Vovó viu a uva ou “a dica de redação mais furada de todos os tempos”

Nesta manhã, ainda mais uma vez entre centenas dos últimos 30 anos, li em uma rede social a dica de redação mais furada de todos os tempos: “Escreva frases curtas”.

Esse é o tipo de frase que me provoca urticárias porque, assemelhando-se a um pináculo do bom senso, na verdade desorienta mais do que informa, confunde mais do que educa, não resolve o problema a que se dirige e, para completar, é inteiramente falsa.

Sim, falsa. Não se preocupe em escrever frases longas ou curtas, mas frases do tamanho certo.

Mas estou me adiantando. Antes de explicar o que é uma frase “do tamanho certo”, precisamos perguntar o que é uma frase “curta”. Afinal, qual é o tamanho a partir do qual a frase deixa de ser curta? Cinco palavras? Dez? Vinte? Quarenta? Sessenta?

Ou seja, de cara, se você usa um adjetivo ao transmitir instruções a uma pessoa, você precisa definir clara, objetiva e inequivocamente o que significa esse adjetivo. Portanto, a dica “Escreva frases curtas” é inútil, porque não diz ao escritor qual o tamanho máximo da frase que ele deve escrever.

Se disséssemos, “escreva frases com, no máximo, 15 palavras”, poderíamos até criticar esse limite mas, pelo menos, teríamos um critério em mãos passível de obediência à falta de melhor argumento. Já a recomendação de “frase curta” é simplesmente exasperante, enlouquecedora, por sua absoluta ineficácia.

Como disse, não basta adjetivar: precisamos demonstrar; de preferência, com um exemplo prático. Tomemos uma frase perfeita por todos os critérios gramaticais, estilísticos e comunicacionais que se possa imaginar, um verdadeiro clássico da boa comunicação escrita:

Vovó viu a uva.

Por que dissemos que essa frase é perfeita? Porque é “curta”, contendo apenas quatro palavras?
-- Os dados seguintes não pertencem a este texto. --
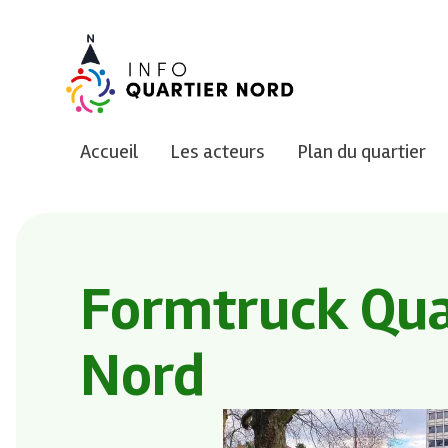
ALLER
AU
CONTENU
PRINCIPAL
Accueil
Les acteurs
Plan du quartier
Formtruck Qua
Nord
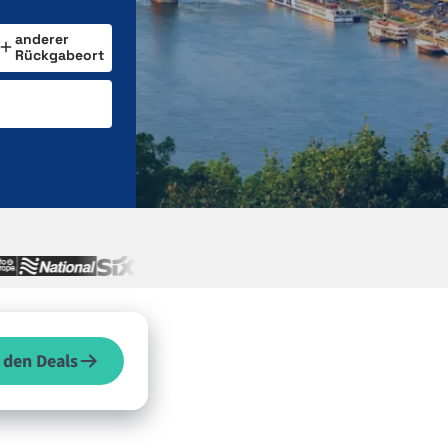
anderer
Rückgabeort
 den Deals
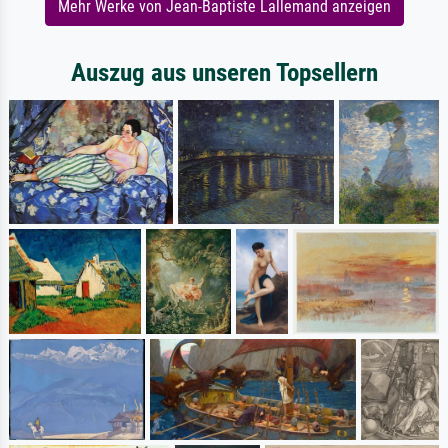
Mehr Werke von Jean-Baptiste Lallemand anzeigen
Auszug aus unseren Topsellern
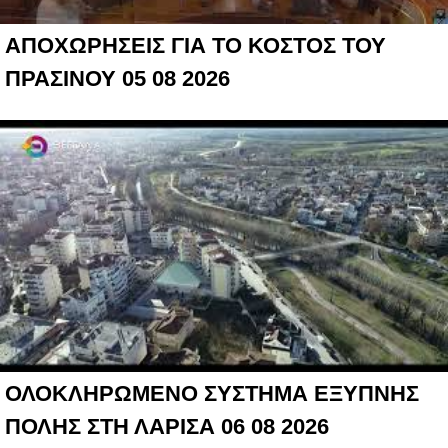
ΑΠΟΧΩΡΗΣΕΙΣ ΓΙΑ ΤΟ ΚΟΣΤΟΣ ΤΟΥ
ΠΡΑΣΙΝΟΥ 05 08 2026
ΟΛΟΚΛΗΡΩΜΕΝΟ ΣΥΣΤΗΜΑ ΕΞΥΠΝΗΣ
ΠΟΛΗΣ ΣΤΗ ΛΑΡΙΣΑ 06 08 2026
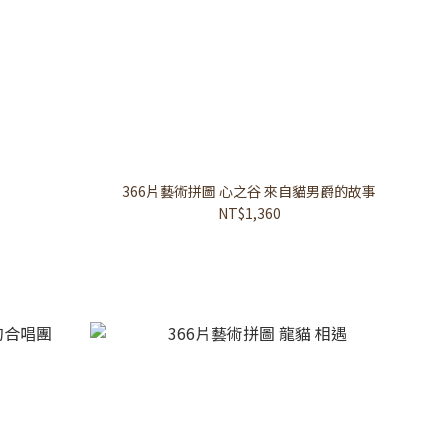
366片藝術拼圖 心之谷 來自貓男爵的故事
NT$1,360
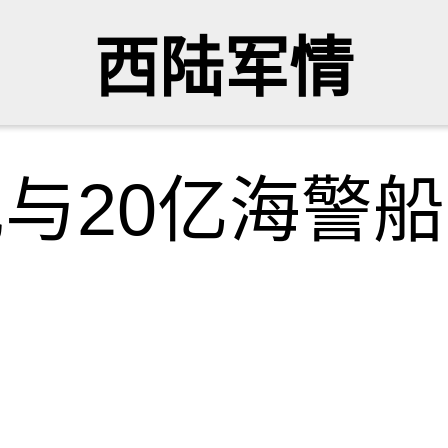
西陆军情
舰与20亿海警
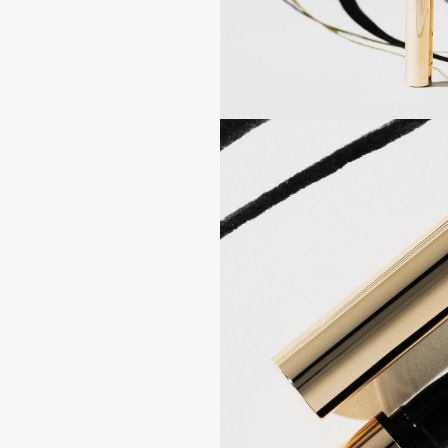
D
d'Alba
Dior
DABO
Divage
DARLING*
Dolce & Gabbana
Darphin
Dolomit
Davines
Dorco
Deonica
DP Daily Perfection
Dessange
Dr. Vranjes Firenze
E
Eat My
Ella Bartsueva Brushes
Ecolatier
EMBRACE Haircare
Ecotools
Emmanuelle Jane
EGIA
Enough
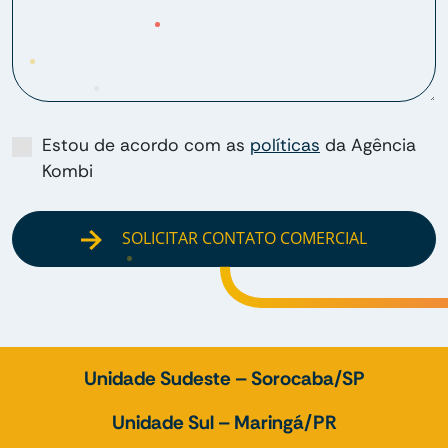
Estou de acordo com as
políticas
da Agência
Kombi
SOLICITAR CONTATO COMERCIAL
Unidade Sudeste – Sorocaba/SP
Unidade Sul – Maringá/PR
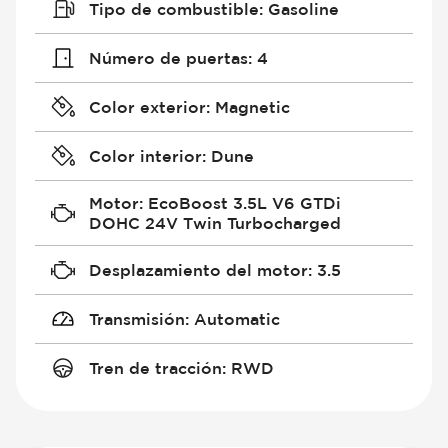
Tipo de combustible
:
Gasoline
Número de puertas
:
4
Color exterior
:
Magnetic
Color interior
:
Dune
Motor
:
EcoBoost 3.5L V6 GTDi
DOHC 24V Twin Turbocharged
Desplazamiento del motor
:
3.5
Transmisión
:
Automatic
Tren de tracción
:
RWD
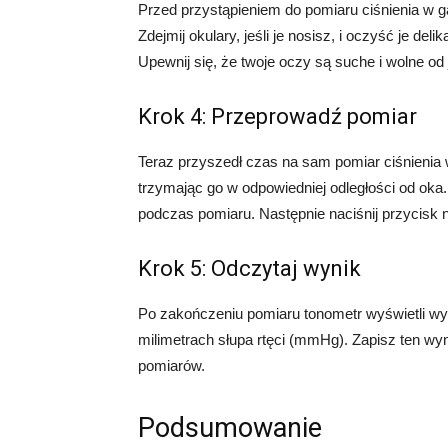
Przed przystąpieniem do pomiaru ciśnienia w 
Zdejmij okulary, jeśli je nosisz, i oczyść je de
Upewnij się, że twoje oczy są suche i wolne od 
Krok 4: Przeprowadź pomiar
Teraz przyszedł czas na sam pomiar ciśnienia w
trzymając go w odpowiedniej odległości od oka. U
podczas pomiaru. Następnie naciśnij przycisk 
Krok 5: Odczytaj wynik
Po zakończeniu pomiaru tonometr wyświetli wyn
milimetrach słupa rtęci (mmHg). Zapisz ten wy
pomiarów.
Podsumowanie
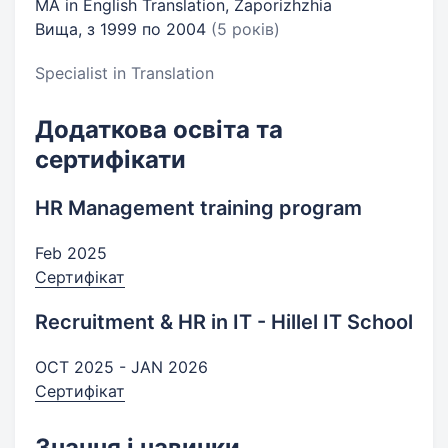
MA in English Translation, Zaporizhzhia
Вища, з 1999 по 2004
(5 років)
Specialist in Translation
Додаткова освіта та
сертифікати
HR Management training program
Feb 2025
Сертифікат
Recruitment & HR in IT - Hillel IT School
OCT 2025 - JAN 2026
Сертифікат
Знання і навички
Certamente, não. Essa frase é perfeita porque cada palavra contém um fragmento da mensagem, da ideia que o escritor deseja transmitir ao leitor! Observe:

QuemVovó
Fez o quê?viu
O quêa uva – isto é, uma uva específica, não um conjunto genérico de uvas!

Ou seja, não há sequer uma palavra inútil nessa frase! Se você disser “viu a uva”, o leitor perguntará “quem”? Já se você disser apenas “Vovó viu”, o leitor imediatamente retrucará “Viu o quê?”

Se, por outro lado, você escrever “Vovó a uva”, o leitor ficará coçando a cabeça ruminando mentalmente o que afinal, ó raios, você quis dizer!

Portanto, uma frase é perfeita quando contém apenas palavras úteis, isto é, que contribuem para o entendimento do significado da frase – ela mesma, a famosa “mensagem”!

Reescrevamos a “dica”. Em vez de “escreva frases curtas”, diga “elimine todas as palavras inúteis de sua frase”. Vejamos mais um exemplo prático:

A adorável anciã genitora de minha mãe contemplou esgazeada um lustroso exemplar individual do nobre fruto da videira.

Esse é o tipo de construção a que os professores de Gramática chamam “preciosismo” e que os professores de Redação chamam, no Português simples do dia a dia, de “enrolação”. Basicamente, o escritor está usando palavras e mais palavras para dizer, apenas, simples e precisamente, que “vovó viu a uva”.

De fato, apenas duas palavrinhas acrescentam alguma informação em relação ao original: “esgazeada” e “lustroso”. Assim, caso esses adjetivos sejam relevantes no contexto da comunicação, você poderia escrever:

Vovó, esgazeada, viu a lustrosa uva.

E a frase também seria perfeita, tão perfeita quanto a original, embora contivesse maior número de palavras!

Em resumo, você deve apenas incluir palavras relevantes em suas frases. Corte todos os excessos, os preciosismos, as repetições desnecessárias, os conectivos deslocados – enfim, tudo o que não for útil à comunicação com seu leitor!